Carsten Tusk, co-founder at Xyonix, shares his perspective on the evolving AI landscape, highlighting the rapid progress in multimodal models and on-device intelligence. He foresees a blend of general-purpose systems with industry-specific solutions for deeper impact. Companies are now focusing on advanced use cases like custom AI assistants, digital twins, and real-time edge applications. He emphasizes that success in AI depends on strong data foundations, clear objectives, and cross-functional collaboration. Looking ahead, he sees AI as a collaborative co-pilot, seamlessly supporting human creativity and decision-making across key industries.

What trends in AI are you most excited about right now?

I’m particularly excited by the rapid advances in multimodal foundation models that seamlessly integrate vision, language, and even audio. Developments in self-supervised learning are unlocking richer feature representations without massive labeled datasets. I’m also intrigued by the emergence of lightweight, on-device models that bring powerful AI capabilities directly to end users. Finally, the growing ecosystem of AI-native tools and agent frameworks is making it easier to build sophisticated, autonomous workflows. 

Do you think AI will become more specialized by industry, or continue to be used across everything? 

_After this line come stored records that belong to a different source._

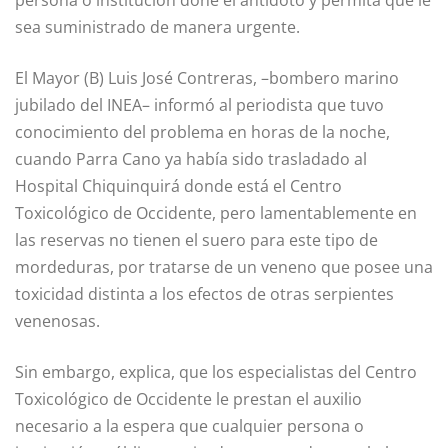
persona o institución done el antídoto y permita que le
sea suministrado de manera urgente.
El Mayor (B) Luis José Contreras, –bombero marino
jubilado del INEA– informó al periodista que tuvo
conocimiento del problema en horas de la noche,
cuando Parra Cano ya había sido trasladado al
Hospital Chiquinquirá donde está el Centro
Toxicológico de Occidente, pero lamentablemente en
las reservas no tienen el suero para este tipo de
mordeduras, por tratarse de un veneno que posee una
toxicidad distinta a los efectos de otras serpientes
venenosas.
Sin embargo, explica, que los especialistas del Centro
Toxicológico de Occidente le prestan el auxilio
necesario a la espera que cualquier persona o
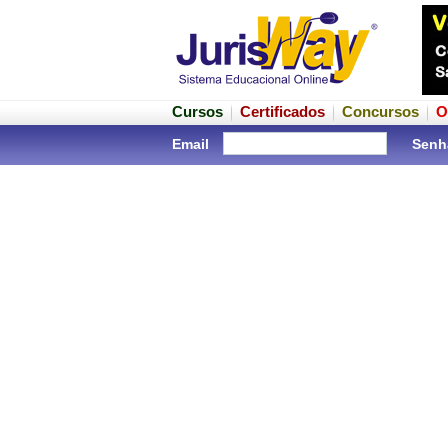
Cursos
Certificados
Concursos
O
Email
Senh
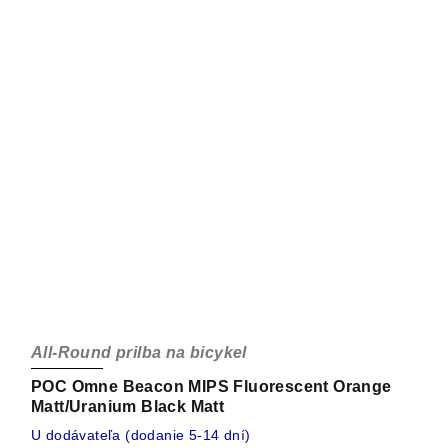
All-Round prilba na bicykel
POC Omne Beacon MIPS Fluorescent Orange
Matt/Uranium Black Matt
U dodávateľa (dodanie 5-14 dní)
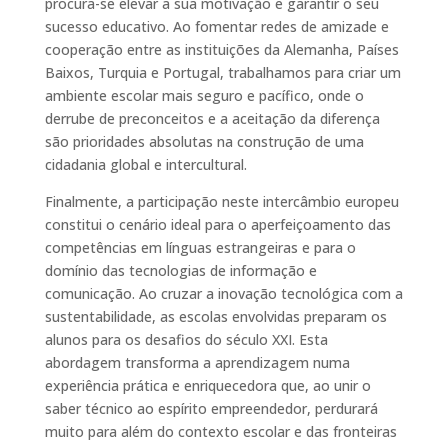
procura-se elevar a sua motivação e garantir o seu
sucesso educativo. Ao fomentar redes de amizade e
cooperação entre as instituições da Alemanha, Países
Baixos, Turquia e Portugal, trabalhamos para criar um
ambiente escolar mais seguro e pacífico, onde o
derrube de preconceitos e a aceitação da diferença
são prioridades absolutas na construção de uma
cidadania global e intercultural.
Finalmente, a participação neste intercâmbio europeu
constitui o cenário ideal para o aperfeiçoamento das
competências em línguas estrangeiras e para o
domínio das tecnologias de informação e
comunicação. Ao cruzar a inovação tecnológica com a
sustentabilidade, as escolas envolvidas preparam os
alunos para os desafios do século XXI. Esta
abordagem transforma a aprendizagem numa
experiência prática e enriquecedora que, ao unir o
saber técnico ao espírito empreendedor, perdurará
muito para além do contexto escolar e das fronteiras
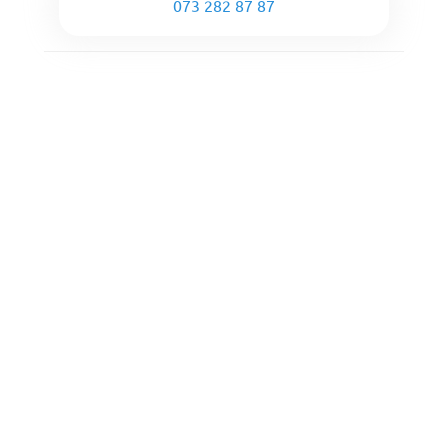
073 282 87 87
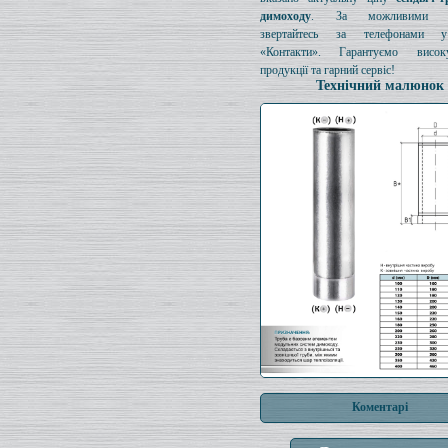
димоходу
. За можливими з
звертайтесь за телефонами у
«Контакти». Гарантуємо висок
продукції та гарний сервіс!
Технічний малюнок
Коментарі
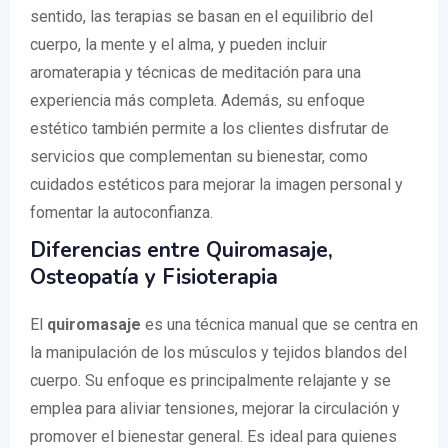
sentido, las terapias se basan en el equilibrio del
cuerpo, la mente y el alma, y pueden incluir
aromaterapia y técnicas de meditación para una
experiencia más completa. Además, su enfoque
estético también permite a los clientes disfrutar de
servicios que complementan su bienestar, como
cuidados estéticos para mejorar la imagen personal y
fomentar la autoconfianza.
Diferencias entre Quiromasaje,
Osteopatía y Fisioterapia
El
quiromasaje
es una técnica manual que se centra en
la manipulación de los músculos y tejidos blandos del
cuerpo. Su enfoque es principalmente relajante y se
emplea para aliviar tensiones, mejorar la circulación y
promover el bienestar general. Es ideal para quienes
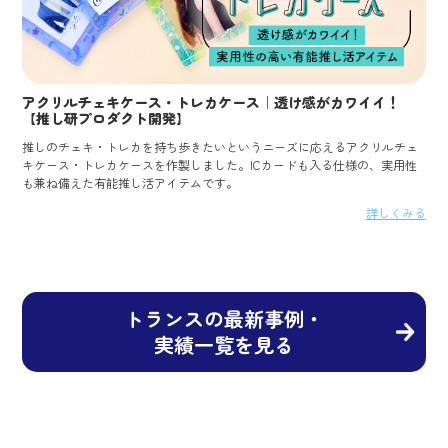
アクリルチェキケース・トレカケース｜透け感がカワイイ！
【推し研プロダクト開発】
推しのチェキ・トレカを持ち歩きたいというニーズに応えるアクリルチェ
キケース・トレカケースを作製しました。ICカードも入る仕様の、実用性
も兼ね備えた有能推し活アイテムです。
詳しくみる
トランスの最新事例・
実績一覧を見る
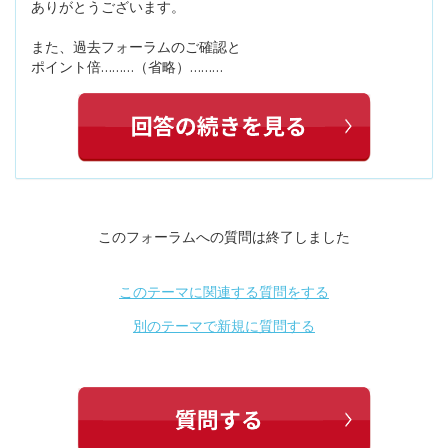
ありがとうございます。
また、過去フォーラムのご確認と
ポイント倍………（省略）………
このフォーラムへの質問は終了しました
このテーマに関連する質問をする
別のテーマで新規に質問する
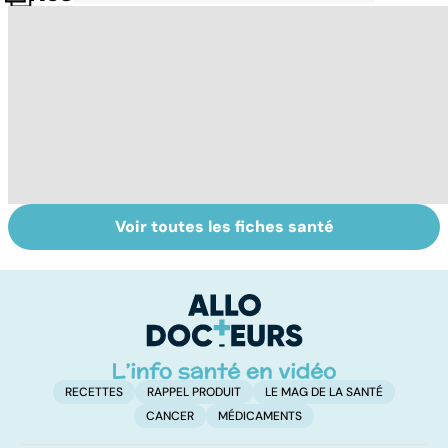
Voir toutes les fiches santé
Suicide : prévenir
Un rhume, ça se
Fa
le passage à
soigne ?
do
l'acte
fa
RECETTES
RAPPEL PRODUIT
LE MAG DE LA SANTÉ
CANCER
MÉDICAMENTS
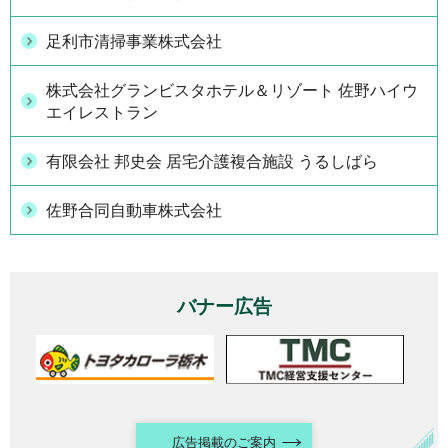
足利市清掃事業株式会社
株式会社グランビスタホテル＆リゾート 佐野ハイウ
エイレストラン
有限会社 邦史会 居宅介護複合施設 うるしばら
佐野合同自動車株式会社
バナー広告
広告掲載のご案内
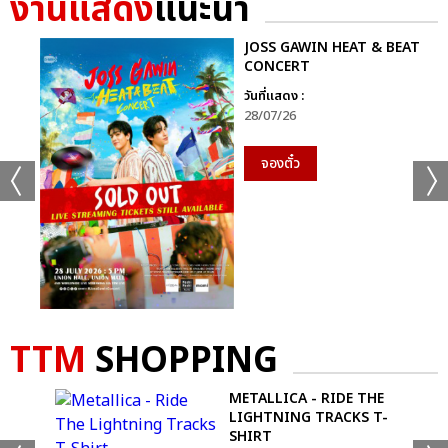
งานแสดง
แนะนำ
JOSS GAWIN HEAT & BEAT
CONCERT
วันที่แสดง :
28/07/26
จองตั๋ว
+49
TTM
SHOPPING
ดูรูปทั้งหมด
METALLICA - RIDE THE
LIGHTNING TRACKS T-
SHIRT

I see a hybrid landscape emerging: broad, versatile backbone models will provide general-purpose capabilities, while fine-tuned, domain-specific variants will address industry-specific challenges. Vertical specialization—say in legal, medical imaging, or financial forecasting—will drive deeper performance and compliance. At the same time, cross-industry interoperability and API-driven services will ensure that foundational AI remains broadly applicable. This balance allows organizations to leverage both general models and tailored solutions.

What kinds of AI projects are companies asking for more now compared to a year or two ago? 

Whereas earlier requests centered on basic chatbots and predictive analytics, I’m now seeing a shift toward retrieval-augmented generation, custom knowledge-base assistants, and AI-driven process automation. There’s growing interest in embedding models into edge devices for real-time inference, as well as in governance and monitoring platforms to ensure model robustness in production. Companies are also exploring AI-powered simulation and digital twin projects to optimize complex systems. In gaming, there’s renewed focus on procedural content generation and intelligent NPC behaviors using LLMs. 

How do you see people and AI working together in the future? 

I envision a collaborative “co-pilot” paradigm where AI handles routine, data-intensive tasks and suggests creative directions, while humans focus on oversight, ethical judgment, and strategic decision-making. AI will act as an adaptive assistant that learns each user’s preferences and workflows, enabling tighter human-in-the-loop feedback cycles. In creative fields like game development, designers will sketch ideas in natural language and let AI prototype levels or character designs. Ultimately, the most productive teams will integrate AI seamlessly into daily tools, not view it as a separate silo. 

Which industries do you think will benefit most from AI in the next 2–3 years?

Healthcare stands to gain enormously through AI-assisted diagnostics, personalized treatment planning, and de-risked drug discovery. Manufacturing and logistics will see productivity boosts from predictive maintenance, supply-chain optimization, and AI-driven robotics. Financial services will leverage AI for fraud detection, risk management, and personalized advisory services.